By Bernie Cahiles-Magkilat
Fifteen regional operating headquarters (ROHQS) have left the Philippines following the “aggressive” interpretation of the Bureau of Internal Revenue on their preferential tax rate under the TRAIN Law.
Celeste Ilagan, executive director of the Philippine Association of Multinational Companies Regional Headquarters Inc. (PAMURI), quoted the Board of Investments that 10-15 ROHQs plus a couple of new entrants have left after the TRAIN Law. Some of them went back to Singapore, North America and in their other centers globally, making it easier for them to move work from one center to another.
According to Ilagan, the whole ROHQ membership of PAMURI is 25,000 member employees working with different firms from US and European MNCs. PAMURI has 75 company members although the BOI has registered more than 200.
“This came from BOI but I don’t know if they did exit interviews but this happened after the TRAIN Law was passed,” she said. ROHQs lost their 15 preferential tax on their highly specialized workers.

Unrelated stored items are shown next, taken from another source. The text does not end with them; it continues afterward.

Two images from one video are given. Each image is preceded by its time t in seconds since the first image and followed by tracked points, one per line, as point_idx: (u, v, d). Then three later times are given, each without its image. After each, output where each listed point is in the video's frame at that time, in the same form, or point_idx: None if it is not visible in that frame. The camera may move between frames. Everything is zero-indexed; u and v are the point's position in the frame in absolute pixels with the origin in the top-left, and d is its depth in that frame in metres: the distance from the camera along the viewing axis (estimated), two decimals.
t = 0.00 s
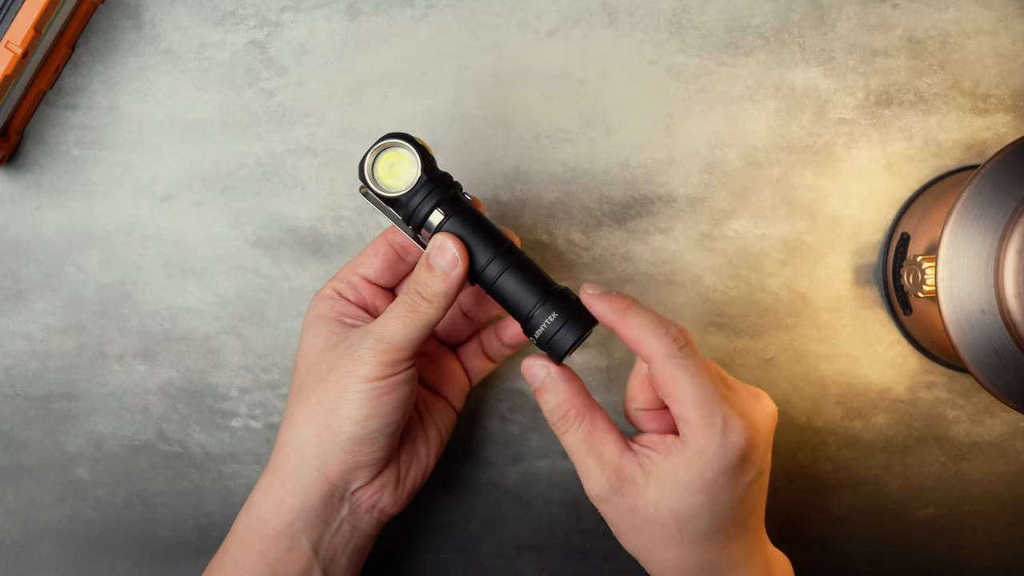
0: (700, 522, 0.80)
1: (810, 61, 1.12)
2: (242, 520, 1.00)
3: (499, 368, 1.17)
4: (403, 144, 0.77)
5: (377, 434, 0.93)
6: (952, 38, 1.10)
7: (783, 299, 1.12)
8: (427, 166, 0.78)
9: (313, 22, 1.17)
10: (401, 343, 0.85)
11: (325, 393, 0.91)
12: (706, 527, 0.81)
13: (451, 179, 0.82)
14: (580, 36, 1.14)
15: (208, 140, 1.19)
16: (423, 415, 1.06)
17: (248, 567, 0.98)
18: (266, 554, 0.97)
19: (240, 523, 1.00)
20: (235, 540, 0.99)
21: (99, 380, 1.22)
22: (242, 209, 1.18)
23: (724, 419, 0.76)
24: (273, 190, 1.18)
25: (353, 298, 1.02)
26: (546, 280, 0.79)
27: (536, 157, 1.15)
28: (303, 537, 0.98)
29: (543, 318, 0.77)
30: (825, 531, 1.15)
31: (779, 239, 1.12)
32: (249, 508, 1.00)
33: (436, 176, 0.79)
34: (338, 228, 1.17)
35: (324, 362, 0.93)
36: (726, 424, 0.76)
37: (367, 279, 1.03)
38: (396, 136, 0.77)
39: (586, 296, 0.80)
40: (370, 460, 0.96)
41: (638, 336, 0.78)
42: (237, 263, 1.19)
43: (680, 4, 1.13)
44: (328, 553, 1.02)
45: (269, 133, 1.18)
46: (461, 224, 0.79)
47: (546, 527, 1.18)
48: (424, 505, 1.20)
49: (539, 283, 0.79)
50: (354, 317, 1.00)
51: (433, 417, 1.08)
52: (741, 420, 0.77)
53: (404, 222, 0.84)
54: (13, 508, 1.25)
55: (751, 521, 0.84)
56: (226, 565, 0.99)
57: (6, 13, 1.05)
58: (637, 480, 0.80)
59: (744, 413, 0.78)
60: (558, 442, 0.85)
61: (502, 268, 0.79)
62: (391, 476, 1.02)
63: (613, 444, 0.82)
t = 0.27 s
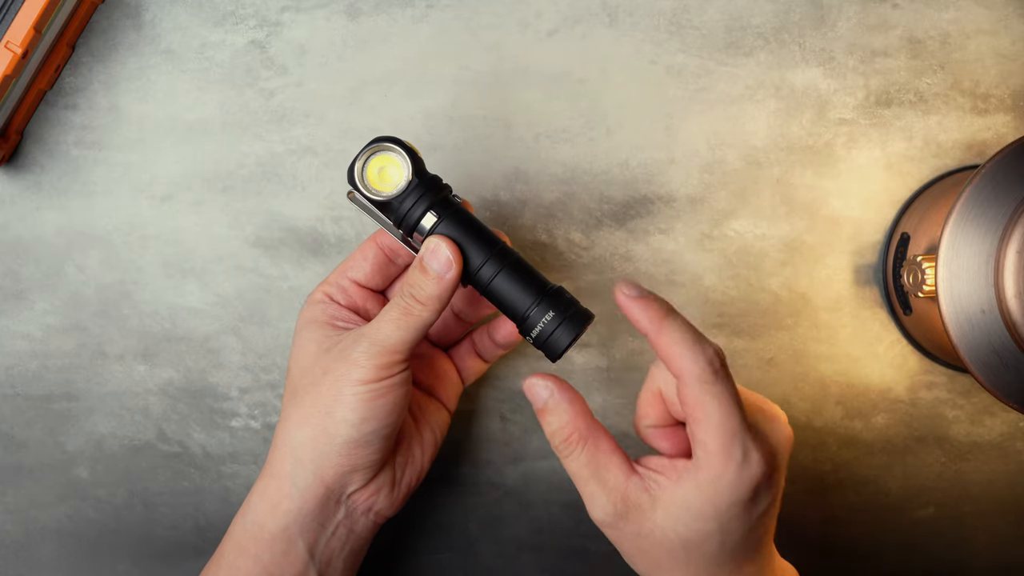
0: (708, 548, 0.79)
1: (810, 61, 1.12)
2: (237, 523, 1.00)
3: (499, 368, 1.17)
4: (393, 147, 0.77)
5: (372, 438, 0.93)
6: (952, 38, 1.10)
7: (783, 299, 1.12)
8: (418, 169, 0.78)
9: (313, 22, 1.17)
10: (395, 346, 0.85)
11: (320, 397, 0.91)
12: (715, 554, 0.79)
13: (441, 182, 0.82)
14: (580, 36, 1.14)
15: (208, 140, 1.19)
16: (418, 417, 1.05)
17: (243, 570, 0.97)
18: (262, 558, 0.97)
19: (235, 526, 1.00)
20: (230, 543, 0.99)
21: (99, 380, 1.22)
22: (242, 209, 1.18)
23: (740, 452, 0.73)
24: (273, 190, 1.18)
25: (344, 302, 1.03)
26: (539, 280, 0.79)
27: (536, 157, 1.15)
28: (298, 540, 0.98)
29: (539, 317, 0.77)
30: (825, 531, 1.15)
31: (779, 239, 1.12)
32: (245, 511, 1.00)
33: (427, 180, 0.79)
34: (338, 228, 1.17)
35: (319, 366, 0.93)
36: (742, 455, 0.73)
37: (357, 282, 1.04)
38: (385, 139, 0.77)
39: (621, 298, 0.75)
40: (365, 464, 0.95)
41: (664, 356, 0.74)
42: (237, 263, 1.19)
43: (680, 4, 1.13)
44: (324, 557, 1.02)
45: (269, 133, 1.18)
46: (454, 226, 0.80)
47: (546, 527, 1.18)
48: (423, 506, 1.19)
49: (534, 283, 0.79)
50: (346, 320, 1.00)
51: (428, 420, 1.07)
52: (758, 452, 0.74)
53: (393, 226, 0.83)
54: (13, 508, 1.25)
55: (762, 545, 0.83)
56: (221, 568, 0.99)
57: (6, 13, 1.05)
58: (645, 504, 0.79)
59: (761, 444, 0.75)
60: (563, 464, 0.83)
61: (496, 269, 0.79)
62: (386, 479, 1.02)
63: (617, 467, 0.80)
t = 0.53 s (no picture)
0: (674, 517, 0.81)
1: (810, 61, 1.12)
2: (242, 526, 1.00)
3: (499, 368, 1.17)
4: (397, 149, 0.77)
5: (378, 440, 0.93)
6: (952, 38, 1.10)
7: (783, 299, 1.12)
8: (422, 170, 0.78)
9: (313, 22, 1.17)
10: (401, 348, 0.85)
11: (325, 400, 0.91)
12: (681, 523, 0.81)
13: (445, 184, 0.82)
14: (580, 36, 1.14)
15: (208, 140, 1.19)
16: (422, 419, 1.07)
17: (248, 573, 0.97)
18: (266, 561, 0.97)
19: (240, 529, 1.00)
20: (235, 546, 0.99)
21: (99, 380, 1.22)
22: (242, 209, 1.18)
23: (693, 418, 0.75)
24: (273, 190, 1.18)
25: (347, 303, 1.02)
26: (544, 282, 0.80)
27: (536, 157, 1.15)
28: (304, 543, 0.98)
29: (545, 319, 0.78)
30: (825, 531, 1.15)
31: (779, 239, 1.12)
32: (249, 514, 1.00)
33: (431, 182, 0.79)
34: (338, 228, 1.17)
35: (323, 369, 0.93)
36: (694, 422, 0.75)
37: (360, 284, 1.03)
38: (389, 141, 0.77)
39: (563, 292, 0.79)
40: (370, 466, 0.96)
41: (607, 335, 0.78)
42: (237, 263, 1.19)
43: (680, 4, 1.13)
44: (329, 559, 1.02)
45: (269, 133, 1.18)
46: (459, 229, 0.80)
47: (546, 527, 1.18)
48: (423, 506, 1.20)
49: (539, 285, 0.79)
50: (350, 322, 1.00)
51: (432, 422, 1.08)
52: (714, 420, 0.76)
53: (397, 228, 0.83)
54: (13, 508, 1.25)
55: (734, 517, 0.84)
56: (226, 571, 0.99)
57: (6, 13, 1.05)
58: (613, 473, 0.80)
59: (716, 411, 0.77)
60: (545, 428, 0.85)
61: (502, 271, 0.79)
62: (391, 481, 1.02)
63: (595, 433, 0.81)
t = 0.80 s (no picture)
0: (662, 520, 0.81)
1: (810, 61, 1.12)
2: (237, 525, 1.00)
3: (499, 368, 1.17)
4: (390, 149, 0.77)
5: (372, 439, 0.93)
6: (952, 38, 1.10)
7: (783, 299, 1.12)
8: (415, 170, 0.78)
9: (313, 22, 1.17)
10: (394, 346, 0.85)
11: (319, 399, 0.91)
12: (669, 527, 0.81)
13: (438, 183, 0.82)
14: (580, 37, 1.14)
15: (208, 140, 1.19)
16: (416, 418, 1.07)
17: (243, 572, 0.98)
18: (262, 560, 0.97)
19: (236, 528, 1.00)
20: (230, 545, 0.99)
21: (99, 380, 1.22)
22: (242, 209, 1.18)
23: (681, 424, 0.75)
24: (273, 190, 1.18)
25: (341, 304, 1.03)
26: (537, 280, 0.80)
27: (537, 157, 1.15)
28: (299, 542, 0.98)
29: (537, 317, 0.77)
30: (825, 531, 1.15)
31: (779, 239, 1.12)
32: (245, 513, 1.00)
33: (424, 180, 0.79)
34: (339, 228, 1.17)
35: (317, 368, 0.93)
36: (683, 428, 0.75)
37: (354, 284, 1.04)
38: (382, 141, 0.77)
39: (557, 295, 0.77)
40: (365, 465, 0.96)
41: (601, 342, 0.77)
42: (237, 263, 1.19)
43: (680, 4, 1.13)
44: (325, 558, 1.02)
45: (269, 133, 1.18)
46: (451, 227, 0.80)
47: (545, 527, 1.18)
48: (423, 505, 1.20)
49: (532, 283, 0.79)
50: (344, 322, 1.00)
51: (426, 420, 1.08)
52: (703, 426, 0.76)
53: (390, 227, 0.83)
54: (13, 508, 1.25)
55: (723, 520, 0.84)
56: (222, 570, 0.99)
57: (6, 13, 1.05)
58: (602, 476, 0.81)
59: (705, 418, 0.77)
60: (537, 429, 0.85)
61: (494, 270, 0.79)
62: (386, 480, 1.02)
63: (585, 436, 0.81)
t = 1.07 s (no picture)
0: (643, 524, 0.81)
1: (810, 61, 1.12)
2: (241, 526, 1.00)
3: (499, 368, 1.17)
4: (393, 149, 0.77)
5: (376, 439, 0.93)
6: (952, 38, 1.10)
7: (783, 299, 1.12)
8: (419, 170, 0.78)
9: (313, 22, 1.17)
10: (397, 346, 0.86)
11: (322, 398, 0.92)
12: (648, 530, 0.82)
13: (442, 183, 0.82)
14: (580, 36, 1.14)
15: (208, 140, 1.19)
16: (419, 419, 1.07)
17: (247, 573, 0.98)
18: (266, 561, 0.97)
19: (240, 529, 1.00)
20: (234, 546, 0.99)
21: (99, 380, 1.22)
22: (242, 209, 1.18)
23: (653, 430, 0.75)
24: (273, 190, 1.18)
25: (345, 303, 1.02)
26: (541, 280, 0.80)
27: (536, 157, 1.15)
28: (303, 542, 0.98)
29: (540, 316, 0.78)
30: (825, 531, 1.15)
31: (779, 239, 1.12)
32: (249, 514, 1.00)
33: (427, 181, 0.79)
34: (338, 228, 1.17)
35: (319, 367, 0.93)
36: (654, 434, 0.75)
37: (357, 284, 1.03)
38: (387, 141, 0.77)
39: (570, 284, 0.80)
40: (369, 465, 0.96)
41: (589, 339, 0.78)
42: (237, 263, 1.19)
43: (680, 4, 1.13)
44: (329, 559, 1.02)
45: (269, 133, 1.18)
46: (455, 227, 0.80)
47: (545, 527, 1.18)
48: (423, 505, 1.20)
49: (535, 283, 0.79)
50: (348, 322, 1.00)
51: (429, 421, 1.08)
52: (677, 434, 0.76)
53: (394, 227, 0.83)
54: (13, 508, 1.25)
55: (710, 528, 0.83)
56: (225, 571, 0.98)
57: (6, 13, 1.05)
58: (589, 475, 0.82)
59: (681, 426, 0.76)
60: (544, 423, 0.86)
61: (498, 269, 0.79)
62: (390, 481, 1.02)
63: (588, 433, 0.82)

“We should not have lost the incentive even with the President’s veto but the BIR interpreted it differently,” Ilagan said.
She explained that ROHQs were hit by the TRAIN Law when one of their incentives was removed because of the aggressive interpretation of the BIR.
ROHQs have three incentives – 15 percent preferential tax rate on their highly specialized employees, exemption from local taxes and 10 percent CIT. They lost the preferential tax rate under the TRAIN Law. Once the CITIRA is passed ROHQs are also going to lose the two remaining incentives.
PAMURI did a survey on their members, which said they would make an evaluation. Therefore, she said, if these changes would make significant impact on their cost structure then these firms will have to decide.
Their position now is to retain the exemption from local business tax and a 10 year transition into the CIT regime from the current 10 percent CIT.